Un constat loin d’être partagé par l’avocat défendant les exilés : « La situation d’hébergement d’urgence s’est dégradée ces dernières années dans l’agglomération caennaise et à Ouistreham, contraignant de nombreuses personnes de nationalité étrangère à occuper des squats […] », peut-on lire dans ses conclusions.
« Alors, monsieur le préfet, comment est-il possible qu’une cinquantaine de jeunes vivent dans un campement sur les bords du canal de l’Orne sans aucun moyen de satisfaire leurs besoins fondamentaux, qu’ils dépendent des citoyen·nes, des collectifs et des associations pour survivre et qu’ils soient soumis à des expulsions régulières de leur lieu de vie ? », questionne La Cimade, association d’aide aux migrants et aux déplacés.
Après l’expulsion des exilés des maisons de Ranville, Ports de Normandie estime à 5 000 euros le nettoyage des maisons, imputant cette somme à l’occupation des lieux par les exilés. Du côté des associations de défense des exilés, Alain* a remarqué la présence d’un agent de sécurité posté « nuit et jour pendant deux mois » devant l’ancien squat.
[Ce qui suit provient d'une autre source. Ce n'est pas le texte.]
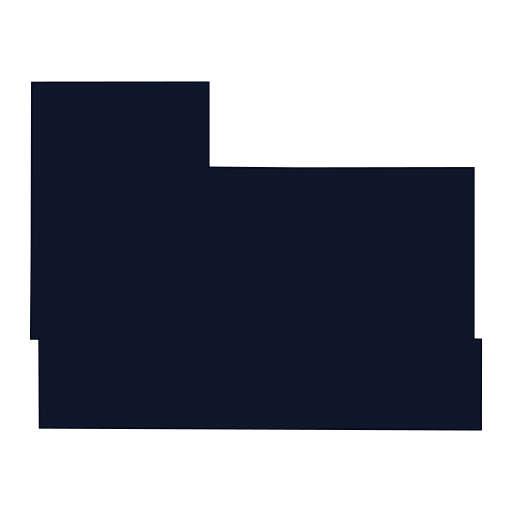 Edwards, Kansas, United States of America (Robinson projection)
{"feature_id": "52423323B66155229514524", "entity_name": "Edwards", "entity_type": "district", "adm_level": 2, "iso_a3": "USA", "parent_name": "United States of America", "parent_adm1": "Kansas", "projection": "robinson", "projection_center": [-99.339, 37.91], "detail": "fine", "context": "isolated", "style": "filled", "palette": "ink", "viewbox_px": 512, "rotation_deg": 0, "n_neighbors": 0, "source": "geoboundaries", "source_scale": "gbopen_adm2", "svg_char_len": 280}
<svg xmlns="http://www.w3.org/2000/svg" viewBox="0 0 512 512"><path d="M31.4,253.3L30.7,339.0L39.1,339.0L39.5,427.9L481.2,429.8L481.3,339.3L473.8,339.2L473.9,167.8L297.4,168.1L208.8,167.3L208.8,82.2L31.8,82.4L31.4,253.3Z" fill="#0f172a" stroke="#020617" stroke-width="1.5"/></svg>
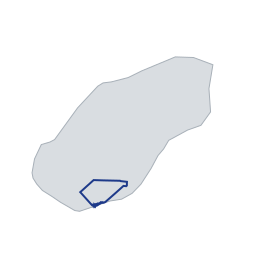 location of 94, Al Wakrah, Qatar, rotated 48°
{"feature_id": "91078587B61395128667616", "entity_name": "94", "entity_type": "district", "adm_level": 2, "iso_a3": "QAT", "parent_name": "Qatar", "parent_adm1": "Al Wakrah", "projection": "albers", "projection_center": [51.484, 24.925], "detail": "fine", "context": "in_parent", "style": "outline", "palette": "blue", "viewbox_px": 256, "rotation_deg": 48, "n_neighbors": 0, "source": "geoboundaries", "source_scale": "gbopen_adm2", "svg_char_len": 2439}
<svg xmlns="http://www.w3.org/2000/svg" viewBox="0 0 256 256"><g transform="rotate(48 128 128)"><path d="M138.2,227.8L127.3,230.5L117.1,233.4L108.5,233.3L101.7,232.1L97.1,229.3L88.4,218.1L82.3,203.5L86.2,195.4L87.5,190.3L79.3,151.9L76.7,122.5L77.8,116.4L82.6,109.5L90.6,94.2L94.8,79.4L106.8,45.3L119.4,32.2L137.8,22.6L152.9,41.5L171.3,55.9L174.8,72.0L169.4,85.1L164.4,106.0L167.4,115.6L168.5,124.0L173.5,137.9L178.4,156.0L179.3,168.7L176.6,180.4L170.2,190.2L157.5,219.7L153.7,222.8L138.2,227.8Z" fill="#d9dde1" stroke="#a8b0b8" stroke-width="1"/><path d="M167.3,164.8L162.4,169.1L162.0,169.2L161.9,169.2L150.6,181.2L143.7,188.4L143.7,206.4L160.9,206.4L160.9,206.0L164.0,206.0L163.9,204.7L164.0,204.7L163.9,204.6L163.9,204.8L163.9,205.0L163.8,204.9L163.7,204.8L163.4,204.7L163.3,204.8L163.2,205.0L163.0,205.4L163.0,205.5L162.8,205.6L162.7,205.6L162.6,205.4L162.5,205.2L162.4,205.1L162.1,204.9L162.0,204.7L161.9,204.5L161.9,204.4L162.1,204.4L162.1,204.5L162.2,204.8L162.3,204.9L162.3,204.5L162.4,204.4L162.5,204.4L162.4,204.3L162.5,204.3L162.6,204.2L162.6,204.3L162.8,204.4L162.9,204.5L163.1,204.4L163.1,204.5L163.3,204.5L163.5,204.5L163.5,204.4L163.5,204.5L163.6,204.2L164.1,204.2L164.1,204.4L164.3,204.1L164.4,203.9L164.5,203.7L164.4,203.6L164.3,203.8L164.2,203.7L164.1,203.8L163.9,203.8L163.8,203.7L163.4,203.8L163.4,204.1L163.2,204.1L163.2,203.9L162.9,203.8L162.9,204.0L162.8,203.8L162.7,203.7L162.9,203.6L163.1,203.5L163.3,203.5L163.3,203.4L163.2,203.3L163.2,203.2L163.2,202.6L163.3,202.4L163.4,202.2L163.5,202.1L163.6,201.9L163.7,201.6L163.7,201.3L163.8,201.0L163.9,200.8L164.0,200.8L164.1,201.0L164.1,201.3L164.1,201.5L164.1,201.9L164.0,202.3L164.1,202.7L164.2,202.9L164.4,202.9L164.5,202.8L164.6,203.0L164.6,203.3L164.5,203.7L164.6,203.4L164.7,203.2L164.8,203.0L164.8,202.9L164.9,202.7L165.0,202.5L165.1,200.6L165.2,200.2L165.3,200.1L165.5,199.6L165.7,199.2L165.6,199.5L165.5,199.4L165.4,199.2L165.2,199.1L165.3,199.0L165.3,198.9L165.2,198.8L165.0,198.5L165.0,198.4L164.9,198.2L164.9,197.8L165.0,197.7L165.3,197.5L165.6,197.6L165.7,197.8L165.8,197.8L165.9,197.7L166.0,197.7L166.2,197.2L166.3,196.8L166.5,196.9L166.6,196.6L166.5,196.4L166.8,196.3L166.9,196.2L166.9,196.3L167.0,196.2L167.0,196.3L166.9,196.5L166.8,196.8L167.1,196.2L167.2,195.9L167.3,195.8L167.3,195.7L167.4,195.4L167.5,195.1L167.6,194.9L167.8,194.6L168.0,179.8L168.0,170.1L170.0,168.3L170.0,167.4L167.3,164.8Z" fill="none" stroke="#1e3a8a" stroke-width="2"/></g></svg>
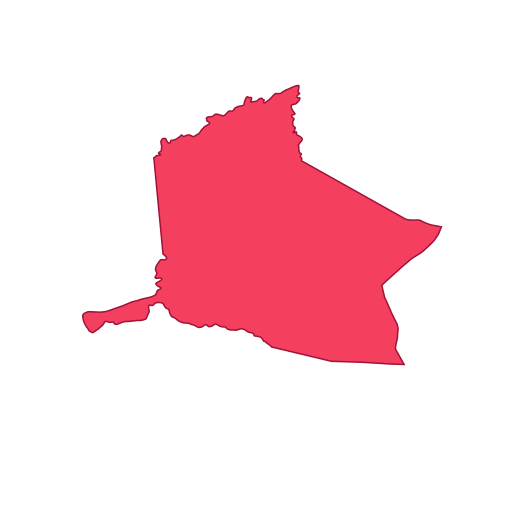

Ports de Normandie confirme avoir mandaté un vigile, chiffrant la dépense à 1 800 euros par mois : « Si, depuis l’expulsion, nous les faisons gardienner, c’est parce que nous avons fait les travaux nécessaires et vendu ces logements à nos agents. La transaction est en cours. »
La municipalité de Ouistreham réclame des loyers
Le 22 janvier 2022, les associations de défense des migrants ont ouvert un nouveau lieu de vie dans une maison inoccupée depuis deux ans à Ouistreham, en face du canal de l’écluse. « Un petit escalier à l’extérieur conduit à la pièce de vie, où sont disposés des fauteuils et un canapé-lit. Sur deux étages, 25 couchages au total sont répartis sur des lits superposés, décrit Infomigrants. Une dizaine de personnes, emmitouflées dans des duvets, profitent ce jour-là du chauffage, des toilettes et des douches du lieu de vie. Quelques téléphones sont branchés ici et là dans les chambres. Dans la cuisine, les étagères sont fournies en pâtes, farine, thé et filtres à café. »
Une nouvelle fois, l’expulsion menace les exilés. Le 31 mars dernier, le tribunal judiciaire de Caen a rendu son avis sur la demande d’expulsion formulée par la mairie de Ouistreham. À l’heure de mettre en ligne cet article, notre rédaction n’a pas pu prendre connaissance du sens de cette décision de justice.
Dans la saisine au tribunal judiciaire, la municipalité avait pointé du doigt les risques de « troubles à l’ordre public » et rappelle avoir signé une convention pour transformer la maison en bureaux et les louer 500 euros par mois à la société Éoliennes Offshore du Calvados. La ville réclame notamment aux migrants le montant des loyers qu’elle aurait dû percevoir depuis janvier 2022.
Le maire de Ouistreham, Romain Bail, a déjà été condamné en septembre 2019 pour avoir verbalisé de manière abusive des bénévoles qui venaient en aide aux réfugiés sur le territoire de sa commune. En octobre, l’élu a annoncé avoir quitté Les Républicains pour rejoindre Horizons, le nouveau parti fondé par Édouard Philippe.